Another friend I lost because I was toxic for her. I was spiraling downward so much that she had to get out in order to stay healthy. I totally get that and I respect that. I just wish I could have her back as a friend now because she would be such a blessing in my life. But I ruined those opportunities. And that’s OK. I just have to know that I had to go through what I did to make it to this place and she did what she had to do to get to her place. I miss her though.



There are ex boyfriends that I actually had no problem letting go of. But there are some random guys in there that were never boyfriends but could have potentially been. And really it was more so the way they made me feel about myself that I had a hard time letting go of. Some made me feel gorgeous. Some were slobbering all over themselves and that made me feel sexy. And then there are just the ones that I couldn’t control and those appeal to me. Kind of like I couldn’t get enough of their confidence. It was addictive.

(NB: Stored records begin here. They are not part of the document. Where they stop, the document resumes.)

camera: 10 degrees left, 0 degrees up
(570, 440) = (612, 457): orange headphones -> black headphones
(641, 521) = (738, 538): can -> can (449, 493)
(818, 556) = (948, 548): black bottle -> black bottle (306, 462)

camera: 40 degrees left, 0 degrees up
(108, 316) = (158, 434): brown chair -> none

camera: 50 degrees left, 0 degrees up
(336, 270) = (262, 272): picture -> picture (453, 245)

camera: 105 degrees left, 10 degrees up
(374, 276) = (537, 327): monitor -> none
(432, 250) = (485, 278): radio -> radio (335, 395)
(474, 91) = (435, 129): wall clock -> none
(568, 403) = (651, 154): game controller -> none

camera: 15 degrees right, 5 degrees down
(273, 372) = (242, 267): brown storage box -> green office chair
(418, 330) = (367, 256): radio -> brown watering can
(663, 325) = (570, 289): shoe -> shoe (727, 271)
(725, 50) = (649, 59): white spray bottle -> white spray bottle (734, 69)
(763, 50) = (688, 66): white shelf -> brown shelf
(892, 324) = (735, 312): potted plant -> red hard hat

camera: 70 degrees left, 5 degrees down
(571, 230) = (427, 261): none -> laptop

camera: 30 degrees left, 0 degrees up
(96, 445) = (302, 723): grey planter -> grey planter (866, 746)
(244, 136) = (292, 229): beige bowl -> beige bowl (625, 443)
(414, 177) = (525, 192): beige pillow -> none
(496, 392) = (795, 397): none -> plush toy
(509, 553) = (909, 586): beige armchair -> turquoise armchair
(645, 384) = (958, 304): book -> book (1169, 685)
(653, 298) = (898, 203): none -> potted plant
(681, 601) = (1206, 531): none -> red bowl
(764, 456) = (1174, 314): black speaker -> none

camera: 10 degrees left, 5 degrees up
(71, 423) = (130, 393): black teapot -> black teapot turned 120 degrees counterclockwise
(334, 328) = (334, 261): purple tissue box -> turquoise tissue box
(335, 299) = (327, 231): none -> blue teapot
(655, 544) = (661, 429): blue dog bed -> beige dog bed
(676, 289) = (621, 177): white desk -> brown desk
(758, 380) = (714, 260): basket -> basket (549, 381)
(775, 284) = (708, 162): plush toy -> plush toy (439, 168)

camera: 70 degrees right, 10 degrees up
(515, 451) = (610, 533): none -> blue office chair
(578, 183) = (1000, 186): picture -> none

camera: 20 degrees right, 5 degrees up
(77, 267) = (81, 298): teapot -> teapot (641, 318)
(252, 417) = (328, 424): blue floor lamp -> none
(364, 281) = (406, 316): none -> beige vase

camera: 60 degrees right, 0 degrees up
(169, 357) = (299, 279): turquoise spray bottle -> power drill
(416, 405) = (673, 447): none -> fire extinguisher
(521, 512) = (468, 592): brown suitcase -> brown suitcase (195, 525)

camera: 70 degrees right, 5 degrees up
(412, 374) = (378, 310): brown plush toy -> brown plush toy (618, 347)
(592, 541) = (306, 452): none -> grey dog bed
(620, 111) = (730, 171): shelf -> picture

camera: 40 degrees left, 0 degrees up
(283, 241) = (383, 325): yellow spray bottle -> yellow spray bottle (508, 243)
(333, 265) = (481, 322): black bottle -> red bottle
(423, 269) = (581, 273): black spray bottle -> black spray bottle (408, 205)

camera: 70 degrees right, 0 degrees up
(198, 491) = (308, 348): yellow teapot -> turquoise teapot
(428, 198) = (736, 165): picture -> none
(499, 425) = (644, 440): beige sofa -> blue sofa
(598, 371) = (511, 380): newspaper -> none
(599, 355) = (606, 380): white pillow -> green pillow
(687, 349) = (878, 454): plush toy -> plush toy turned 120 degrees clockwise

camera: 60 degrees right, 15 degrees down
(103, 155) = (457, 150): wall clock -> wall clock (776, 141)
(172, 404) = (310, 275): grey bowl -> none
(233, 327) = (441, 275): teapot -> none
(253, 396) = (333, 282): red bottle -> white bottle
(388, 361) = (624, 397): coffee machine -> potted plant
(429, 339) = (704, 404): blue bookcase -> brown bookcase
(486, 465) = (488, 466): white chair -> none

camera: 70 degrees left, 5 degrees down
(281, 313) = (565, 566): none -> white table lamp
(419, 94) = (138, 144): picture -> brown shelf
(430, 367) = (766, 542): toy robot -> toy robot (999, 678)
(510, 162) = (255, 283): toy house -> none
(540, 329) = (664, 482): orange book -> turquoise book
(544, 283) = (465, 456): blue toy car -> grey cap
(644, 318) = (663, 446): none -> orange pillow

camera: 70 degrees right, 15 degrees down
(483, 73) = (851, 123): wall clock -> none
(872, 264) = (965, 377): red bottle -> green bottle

The practice husband was hard to let go of. I didn’t let go of him for several years actually. We called it “being friends” but really we were both living with the ideal us and not wanting to move on. It was more comfortable being comfortable instead of growing up. Which meant growing apart.



I think the biggest thing I didn’t want to let go of was my marriage. At least I didn’t want to let go of the fact that there was someone there that loved me and wanted me and just couldn’t be without me. Of course that was not the case towards the end of the marriage. But I didn’t want to see that. I wanted it to be something else. But it was easy to just gloss that over. I miss having that companionship. Someone to go to dinner with, hang out and watch TV, go for walks…all stuff I do now, just alone. I miss not having to be alone. I don’t want to give up the relationship because I am tired of being alone. Three years and I’m still trying to hold onto something that is so evasive and unhealthy but I don’t want to be alone. God knows, if I just open my hand and let go of it…I’d find that my hand is being held by something else.